**Available records**
++++++++

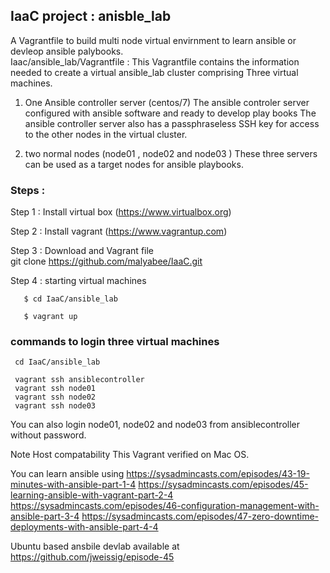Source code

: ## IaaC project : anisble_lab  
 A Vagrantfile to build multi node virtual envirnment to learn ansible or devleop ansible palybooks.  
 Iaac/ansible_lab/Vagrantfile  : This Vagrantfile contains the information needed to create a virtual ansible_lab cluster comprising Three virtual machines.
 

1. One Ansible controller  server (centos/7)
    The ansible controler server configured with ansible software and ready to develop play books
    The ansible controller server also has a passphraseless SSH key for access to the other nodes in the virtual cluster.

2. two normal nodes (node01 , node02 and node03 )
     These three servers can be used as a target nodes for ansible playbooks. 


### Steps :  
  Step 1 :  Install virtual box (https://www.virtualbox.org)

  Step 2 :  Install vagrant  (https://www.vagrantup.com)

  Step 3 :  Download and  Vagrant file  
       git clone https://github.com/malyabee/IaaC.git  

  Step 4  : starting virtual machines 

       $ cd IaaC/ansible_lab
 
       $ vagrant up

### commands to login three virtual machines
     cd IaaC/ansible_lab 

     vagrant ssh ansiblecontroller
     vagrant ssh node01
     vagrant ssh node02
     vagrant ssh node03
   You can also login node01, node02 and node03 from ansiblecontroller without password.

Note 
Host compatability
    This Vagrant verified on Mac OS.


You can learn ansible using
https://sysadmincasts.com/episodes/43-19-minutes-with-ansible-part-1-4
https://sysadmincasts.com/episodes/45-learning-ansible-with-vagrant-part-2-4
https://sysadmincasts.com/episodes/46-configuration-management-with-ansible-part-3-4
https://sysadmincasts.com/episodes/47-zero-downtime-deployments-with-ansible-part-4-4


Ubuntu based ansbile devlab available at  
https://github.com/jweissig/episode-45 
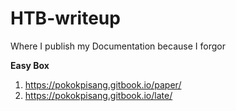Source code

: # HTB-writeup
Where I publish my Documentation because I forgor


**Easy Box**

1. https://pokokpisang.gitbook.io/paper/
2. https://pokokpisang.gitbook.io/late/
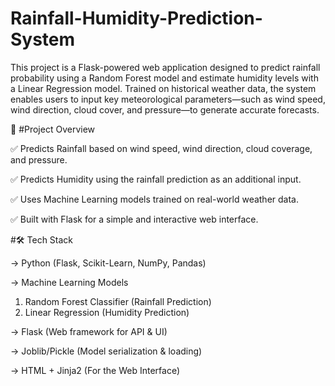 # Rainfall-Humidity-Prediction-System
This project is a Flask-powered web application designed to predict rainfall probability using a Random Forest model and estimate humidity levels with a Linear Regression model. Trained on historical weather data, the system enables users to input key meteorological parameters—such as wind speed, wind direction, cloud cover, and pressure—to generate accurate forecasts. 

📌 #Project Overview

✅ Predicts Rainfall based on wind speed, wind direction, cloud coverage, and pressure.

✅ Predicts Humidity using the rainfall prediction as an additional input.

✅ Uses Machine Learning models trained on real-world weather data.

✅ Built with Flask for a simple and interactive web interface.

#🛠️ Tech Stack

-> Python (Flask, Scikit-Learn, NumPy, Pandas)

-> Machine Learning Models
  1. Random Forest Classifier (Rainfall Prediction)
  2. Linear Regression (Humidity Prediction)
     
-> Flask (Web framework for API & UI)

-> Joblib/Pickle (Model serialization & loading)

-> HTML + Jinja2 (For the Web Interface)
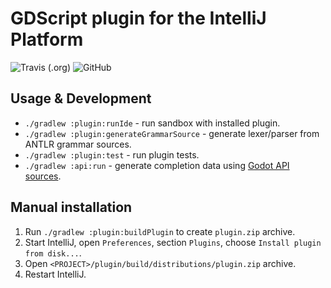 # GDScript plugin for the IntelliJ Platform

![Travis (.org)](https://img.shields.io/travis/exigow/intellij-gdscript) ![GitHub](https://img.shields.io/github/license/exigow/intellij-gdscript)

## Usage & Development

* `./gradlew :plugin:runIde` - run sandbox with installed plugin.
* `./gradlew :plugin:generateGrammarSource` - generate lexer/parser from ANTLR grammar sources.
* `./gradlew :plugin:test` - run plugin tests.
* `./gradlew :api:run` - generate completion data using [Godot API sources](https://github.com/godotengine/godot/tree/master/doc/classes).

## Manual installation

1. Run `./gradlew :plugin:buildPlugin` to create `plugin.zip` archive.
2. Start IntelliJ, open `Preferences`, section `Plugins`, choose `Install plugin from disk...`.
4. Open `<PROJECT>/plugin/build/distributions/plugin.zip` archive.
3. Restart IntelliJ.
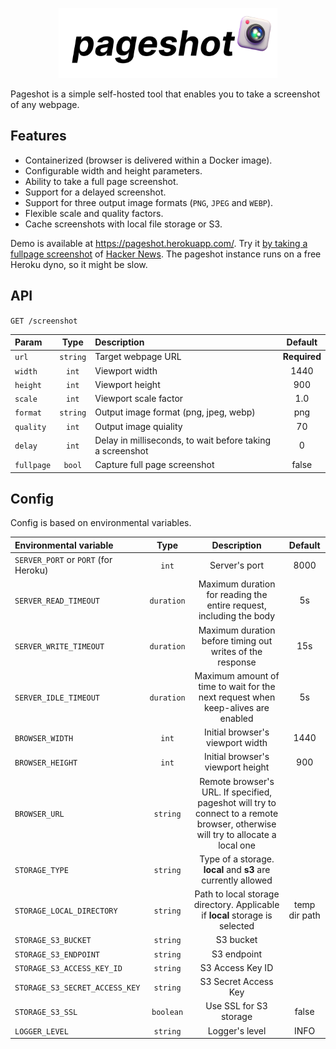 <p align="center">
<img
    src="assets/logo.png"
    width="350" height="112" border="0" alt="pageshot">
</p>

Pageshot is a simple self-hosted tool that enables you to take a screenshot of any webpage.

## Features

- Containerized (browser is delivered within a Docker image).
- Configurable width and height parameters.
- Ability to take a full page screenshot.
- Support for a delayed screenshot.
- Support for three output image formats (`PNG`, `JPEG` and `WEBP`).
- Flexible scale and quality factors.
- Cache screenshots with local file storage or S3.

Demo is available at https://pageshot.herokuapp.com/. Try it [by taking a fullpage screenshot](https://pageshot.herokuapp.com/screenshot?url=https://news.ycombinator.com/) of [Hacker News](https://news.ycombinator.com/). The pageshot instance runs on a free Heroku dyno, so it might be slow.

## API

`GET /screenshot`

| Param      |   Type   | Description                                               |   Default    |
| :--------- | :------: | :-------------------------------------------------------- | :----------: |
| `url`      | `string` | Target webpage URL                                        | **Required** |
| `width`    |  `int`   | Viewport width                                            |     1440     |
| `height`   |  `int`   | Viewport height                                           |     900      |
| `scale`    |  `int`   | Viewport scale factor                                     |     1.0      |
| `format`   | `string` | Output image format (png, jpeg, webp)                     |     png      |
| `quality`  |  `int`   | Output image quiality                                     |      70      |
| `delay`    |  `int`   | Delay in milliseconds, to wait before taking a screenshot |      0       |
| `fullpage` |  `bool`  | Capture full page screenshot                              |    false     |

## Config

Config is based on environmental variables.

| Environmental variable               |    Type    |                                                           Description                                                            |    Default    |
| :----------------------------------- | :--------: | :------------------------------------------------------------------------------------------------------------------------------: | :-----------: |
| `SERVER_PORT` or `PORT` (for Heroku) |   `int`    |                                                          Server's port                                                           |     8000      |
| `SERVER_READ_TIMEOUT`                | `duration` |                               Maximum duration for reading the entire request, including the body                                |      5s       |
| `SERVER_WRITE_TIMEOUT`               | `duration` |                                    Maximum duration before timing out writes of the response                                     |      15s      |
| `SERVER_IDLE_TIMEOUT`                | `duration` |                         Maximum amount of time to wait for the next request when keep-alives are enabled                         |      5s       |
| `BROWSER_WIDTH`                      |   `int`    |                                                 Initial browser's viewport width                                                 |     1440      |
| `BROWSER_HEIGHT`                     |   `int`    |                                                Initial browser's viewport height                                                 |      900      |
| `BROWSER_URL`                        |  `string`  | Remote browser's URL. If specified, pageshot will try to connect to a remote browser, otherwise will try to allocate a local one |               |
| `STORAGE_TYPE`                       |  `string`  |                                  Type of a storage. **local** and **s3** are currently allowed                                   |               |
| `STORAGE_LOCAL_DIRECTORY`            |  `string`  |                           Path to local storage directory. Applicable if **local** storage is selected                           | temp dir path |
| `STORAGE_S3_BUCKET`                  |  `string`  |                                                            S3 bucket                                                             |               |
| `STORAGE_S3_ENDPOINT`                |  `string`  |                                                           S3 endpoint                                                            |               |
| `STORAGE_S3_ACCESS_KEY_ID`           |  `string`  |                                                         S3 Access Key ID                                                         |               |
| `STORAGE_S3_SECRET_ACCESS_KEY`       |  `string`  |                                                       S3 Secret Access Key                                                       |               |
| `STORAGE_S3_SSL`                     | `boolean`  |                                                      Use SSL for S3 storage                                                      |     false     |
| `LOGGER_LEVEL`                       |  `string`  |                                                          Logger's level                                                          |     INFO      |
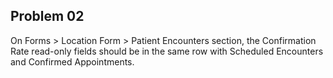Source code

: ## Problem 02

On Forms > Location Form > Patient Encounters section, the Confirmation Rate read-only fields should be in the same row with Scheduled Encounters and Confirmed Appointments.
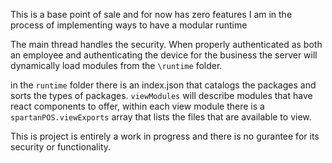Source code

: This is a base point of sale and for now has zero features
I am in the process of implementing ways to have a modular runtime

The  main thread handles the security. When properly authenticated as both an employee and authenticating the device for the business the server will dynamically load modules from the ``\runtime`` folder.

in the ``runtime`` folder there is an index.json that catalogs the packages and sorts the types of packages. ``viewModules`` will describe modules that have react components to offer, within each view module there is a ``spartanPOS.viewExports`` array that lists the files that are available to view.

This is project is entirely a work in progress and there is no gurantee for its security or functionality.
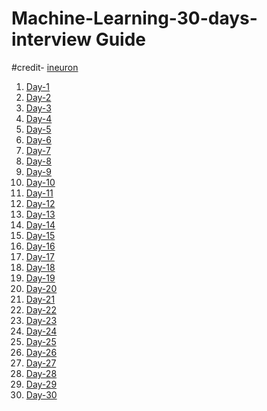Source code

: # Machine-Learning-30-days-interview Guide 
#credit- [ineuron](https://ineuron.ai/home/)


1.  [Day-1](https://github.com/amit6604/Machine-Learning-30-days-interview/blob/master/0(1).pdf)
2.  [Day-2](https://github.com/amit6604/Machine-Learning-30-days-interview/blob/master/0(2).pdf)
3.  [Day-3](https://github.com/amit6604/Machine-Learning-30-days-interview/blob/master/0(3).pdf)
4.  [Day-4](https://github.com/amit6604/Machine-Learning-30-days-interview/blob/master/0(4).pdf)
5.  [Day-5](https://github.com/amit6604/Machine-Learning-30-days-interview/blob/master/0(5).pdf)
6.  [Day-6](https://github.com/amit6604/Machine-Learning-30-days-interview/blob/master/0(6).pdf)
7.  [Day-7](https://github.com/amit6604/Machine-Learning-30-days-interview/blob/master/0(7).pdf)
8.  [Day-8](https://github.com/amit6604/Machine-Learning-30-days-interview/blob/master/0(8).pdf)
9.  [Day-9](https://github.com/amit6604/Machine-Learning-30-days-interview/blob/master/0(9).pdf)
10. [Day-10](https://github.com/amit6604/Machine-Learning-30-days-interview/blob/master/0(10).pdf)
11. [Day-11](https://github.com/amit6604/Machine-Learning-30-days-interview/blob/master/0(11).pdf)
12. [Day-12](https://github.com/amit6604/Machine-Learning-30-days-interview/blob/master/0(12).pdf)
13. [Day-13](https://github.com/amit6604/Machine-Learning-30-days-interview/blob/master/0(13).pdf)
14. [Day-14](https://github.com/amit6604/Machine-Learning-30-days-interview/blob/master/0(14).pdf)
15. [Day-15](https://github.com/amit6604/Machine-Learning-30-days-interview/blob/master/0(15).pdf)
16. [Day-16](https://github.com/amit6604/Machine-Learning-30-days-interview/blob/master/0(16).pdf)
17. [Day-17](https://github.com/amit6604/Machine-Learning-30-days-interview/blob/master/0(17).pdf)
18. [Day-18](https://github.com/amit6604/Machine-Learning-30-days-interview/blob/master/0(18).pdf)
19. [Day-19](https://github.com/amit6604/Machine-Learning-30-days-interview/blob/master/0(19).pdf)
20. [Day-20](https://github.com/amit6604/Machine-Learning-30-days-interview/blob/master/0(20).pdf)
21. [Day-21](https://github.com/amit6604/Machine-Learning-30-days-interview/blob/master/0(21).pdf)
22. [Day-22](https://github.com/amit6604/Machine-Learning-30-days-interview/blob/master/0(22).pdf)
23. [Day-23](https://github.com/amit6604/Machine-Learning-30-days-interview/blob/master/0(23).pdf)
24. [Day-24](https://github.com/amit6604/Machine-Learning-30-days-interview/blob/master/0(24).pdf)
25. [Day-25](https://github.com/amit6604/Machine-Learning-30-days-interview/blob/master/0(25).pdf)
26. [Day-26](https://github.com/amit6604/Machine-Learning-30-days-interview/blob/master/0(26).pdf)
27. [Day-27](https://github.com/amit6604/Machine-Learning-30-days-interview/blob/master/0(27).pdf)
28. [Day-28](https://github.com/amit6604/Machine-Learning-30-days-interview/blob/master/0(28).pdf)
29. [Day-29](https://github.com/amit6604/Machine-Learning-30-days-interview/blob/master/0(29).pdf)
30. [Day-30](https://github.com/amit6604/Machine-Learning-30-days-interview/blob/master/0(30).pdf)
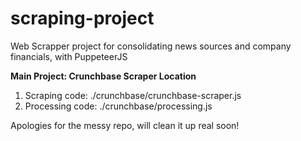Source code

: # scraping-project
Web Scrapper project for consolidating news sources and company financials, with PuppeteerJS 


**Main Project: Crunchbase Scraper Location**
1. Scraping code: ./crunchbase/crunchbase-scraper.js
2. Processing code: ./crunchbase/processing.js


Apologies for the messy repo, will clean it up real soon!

++++++++

**Exercise goal**
Count the lines in the material that contain the string "take", with letter case counting, and reply with only the number.

**Output of the task**
2